SAINT-DOMINGUE – Le ministère des Travaux publics et des Communications (MOPC) a expliqué que la construction de l'entrée de la ville de Samaná, l'un des projets les plus attendus par la population, n'est pas interrompue, mais ralentie en raison de problèmes et de contretemps imprévus qui ont entraîné une modification du calendrier des travaux. Initialement, le projet devait s'achever au premier semestre 2024.
Le vice-ministre de la Supervision et de l'Inspection du MOPC, Roberto Herrera, a cité parmi les causes du retard dans l'achèvement de ces travaux importants : des difficultés rencontrées pour finaliser le programme d'évaluation en vue d'exproprier des centaines de maisons et de terrains habités. Bien que cette partie de la phase I soit déjà achevée de manière satisfaisante, celle correspondant à la phase II fait encore défaut dans une zone où l'immobilier est très cher en raison des caractéristiques de la région.

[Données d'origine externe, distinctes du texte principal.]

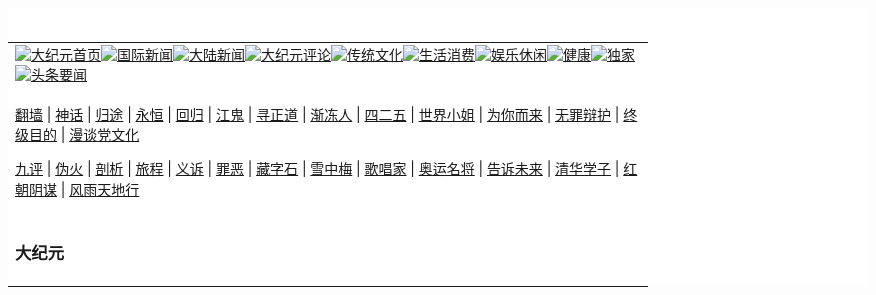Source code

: <a name="1" id="1" target="_blank">&nbsp;</a> <span id="1">&nbsp;</span><table align=center border="0"><tr><td colspan="2" VALIGN=TOP><a href="https://github.com/19920513/djy/blob/master/gb/nf1351518.md#1"><img src="https://raw.githubusercontent.com/19920513/www/master/t/djy/1.jpg" title="大纪元首页" alt="大纪元首页"></a><a href="https://github.com/19920513/djy/blob/master/gb/n24hr.md#1"><img src="https://raw.githubusercontent.com/19920513/www/master/t/djy/3.jpg" title="国际新闻" alt="国际新闻"></a><a href="https://github.com/19920513/djy/blob/master/gb/nsc413.md#1"><img src="https://raw.githubusercontent.com/19920513/www/master/t/djy/4.jpg" title="大陆新闻" alt="大陆新闻"></a><a href="https://github.com/19920513/djy/blob/master/gb/news392.md#1"><img src="https://raw.githubusercontent.com/19920513/www/master/t/djy/5.jpg" title="大纪元评论" alt="大纪元评论"></a><a href="https://github.com/19920513/djy/blob/master/gb/news2007.md#1"><img src="https://raw.githubusercontent.com/19920513/www/master/t/djy/6.jpg" title="传统文化" alt="传统文化"></a><a href="https://github.com/19920513/djy/blob/master/gb/news2008.md#1"><img src="https://raw.githubusercontent.com/19920513/www/master/t/djy/7.jpg" title="生活消费" alt="生活消费"></a><a href="https://github.com/19920513/djy/blob/master/gb/ncyule.md#1"><img src="https://raw.githubusercontent.com/19920513/www/master/t/djy/8.jpg" title="娱乐休闲" alt="娱乐休闲"></a><a href="https://github.com/19920513/djy/blob/master/gb/nsc1002.md#1"><img src="https://raw.githubusercontent.com/19920513/www/master/t/djy/9.jpg" title="健康" alt="健康"></a><a href="https://github.com/19920513/djy/blob/master/gb/nf6092.md#1"><img src="https://raw.githubusercontent.com/19920513/www/master/t/djy/10a.jpg" title="独家" alt="独家"></a><a href="https://github.com/19920513/djy/blob/master/gb/nf4514.md#1"><img src="https://raw.githubusercontent.com/19920513/www/master/t/djy/12a.jpg" title="头条要闻" alt="头条要闻"></a></td></tr><tr><td colspan="2" VALIGN=TOP><p> <a href="https://github.com/19920513/www/blob/master/README.md#1" target="_blank">翻墙</a> | <a href="https://gitlab.com/Doylegf5/vdwl/raw/master/public/wl.webm" target="_blank">神话</a> | <a href="https://gitlab.com/Dixongn5/vdhG75Ez1eTyeZN/raw/master/public/hG75Ez1eTyeZN.webm" target="_blank">归途</a> | <a href="https://gitlab.com/Crosbyef4/vdYongHeng-360p/raw/master/public/YongHeng-360p.webm" target="_blank">永恒</a> | <a href="https://gitlab.com/Domeniccqa/vdLijianhui-200804-720/raw/master/public/Lijianhui-200804-720.webm" target="_blank">回归</a> | <a href="https://gitlab.com/Dominic17763/vddmt/raw/master/public/dmt.webm" target="_blank">江鬼</a> | <a href="https://gitlab.com/Dinobybt/vdszt/raw/master/public/szt.webm" target="_blank">寻正道</a> | <a href="https://gitlab.com/dwight35a/vdUc6y/raw/master/public/Uc6y.webm" target="_blank">渐冻人</a> | <a href="https://gitlab.com/Dixonweat/vd425/raw/master/public/425.webm" target="_blank">四二五</a> | <a href="https://gitlab.com/Domeniceg2/vdlin-720p/raw/master/public/lin-720p.webm" target="_blank">世界小姐</a> | <a href="https://gitlab.com/Cleveleyhq/vdwnrl/raw/master/public/wnrl.webm" target="_blank">为你而来</a> | <a href="https://gitlab.com/Cherlynjt4/vd5Vu3_XS2V/raw/master/public/5Vu3_XS2V.webm" target="_blank">无罪辩护</a> |  <a href="https://gitlab.com/Duncandw4/vdzjmd1_19/raw/master/public/zjmd1_19.webm" target="_blank">终级目的</a> | <a href="https://gitlab.com/dodiejm7b/vdmtdwh/raw/master/public/mtdwh.webm" target="_blank">漫谈党文化</a></p><p><a href="https://gitlab.com/Dierdrefb8/vd9p/raw/master/public/9p.webm" target="_blank">九评</a> | <a href="https://gitlab.com/Ferrisefq/vdzfzx/raw/master/public/zfzx.webm" target="_blank">伪火</a> | <a href="https://gitlab.com/Dodiegin6/vd1400forge-1210/raw/master/public/1400forge-1210.webm" target="_blank">剖析</a> | <a href="https://gitlab.com/Dirkchel/vd3-JTT_CN_MH-360p/raw/master/public/3-JTT_CN_MH-360p.webm" target="_blank">旅程</a> | <a href="https://gitlab.com/Donadfilb/vd5-YiSu_MH-360p/raw/master/public/5-YiSu_MH-360p.webm" target="_blank">义诉</a> | <a href="https://gitlab.com/djgbilttv/vd5N.8/raw/master/public/5N.8.webm" target="_blank">罪恶</a> | <a href="https://gitlab.com/dknhj333/vdTdowhauWx9WiM/raw/master/public/TdowhauWx9WiM.webm" target="_blank">藏字石</a> | <a href="https://gitlab.com/Dominivwf6/vd1-Xuezhongmei_MH-360p/raw/master/public/1-Xuezhongmei_MH-360p.webm" target="_blank">雪中梅</a> | <a href="https://gitlab.com/Doloresank/vdguanguimin/raw/master/public/guanguimin.webm" target="_blank">歌唱家</a> | <a href="https://gitlab.com/Dongyril/vdhuangxiaomin-tuidang/raw/master/public/huangxiaomin-tuidang.webm" target="_blank">奥运名将</a> | <a href="https://gitlab.com/Cyrstaltf7/vdwm/raw/master/public/wm.webm" target="_blank">告诉未来</a> | <a href="https://gitlab.com/Dimpleyj8/vdqh/raw/master/public/qh.webm" target="_blank">清华学子</a> | <a href="https://gitlab.com/Cyrstalfgf4/vdhongchaoyinmou-hi/raw/master/public/hongchaoyinmou-hi.webm" target="_blank">红朝阴谋</a> | <a href="https://gitlab.com/cyrstalet3/vdfy/raw/master/public/fy.webm" target="_blank">风雨天地行</a></p></td></tr><tr><td width="626"><h3><p><strong>大纪元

Roberto Herrera, vice-ministre de la Supervision et du Contrôle du MOPC. (Source externe).
Une autre difficulté a été constituée par les interruptions imprévues causées par des défaillances du réseau de distribution d'eau potable provenant de l'aqueduc de la ville, qui, à plusieurs reprises, ont considérablement affecté le rythme des travaux effectués par le MOPC sur cette route.
Selon Herrera, la construction de l'aqueduc destiné à alimenter en eau potable les habitants, un projet réalisé par la société Odebrecht, ne répond pas aux normes et à la qualité requises pour ce type de travaux.
« Cette entreprise, dont le travail était caractérisé par la qualité, a malheureusement été chargée à Samaná de construire un aqueduc dont la conduite traverse le milieu de la route, un ouvrage qui laisse à désirer. ».
« Ce pipeline a provoqué des glissements de terrain il y a plusieurs mois, lors des travaux d'aménagement de l'entrée principale de la ville, coupant ainsi la route. Récemment, nous avons constaté d'autres dommages sur ces pipelines, ce qui nous a contraints à intervenir sur cet aqueduc. Cela représente un coup dur pour le projet de livraison prévu au cours du premier semestre de cette année », indique un communiqué de presse de la Direction de la communication de l'organisme gouvernemental.
« À l’heure actuelle, nous nous coordonnons avec l’Institut national des eaux potables et de l’assainissement (INAPA), l’institution qui devra décider du remplacement du réseau d’eau potable qui suit le même tracé que la route et qui, en raison du mauvais état des canalisations, présente des défaillances constantes à différents points de l’entrée de Samaná », a déclaré Herrera.
La plainte
Juan Bancalari, président de l'Association des hôtels et entreprises touristiques de Samaná (AHETSA), a exprimé cette semaine son inquiétude quant aux retards dans la construction et la rénovation de la nouvelle entrée de la province de Samaná, exhortant les autorités à achever les travaux car cela nuit au tourisme dans cette région.
Il a déclaré que le processus avait été très long, après avoir souligné l'urgence d'une finalisation rapide pour soutenir l'infrastructure touristique.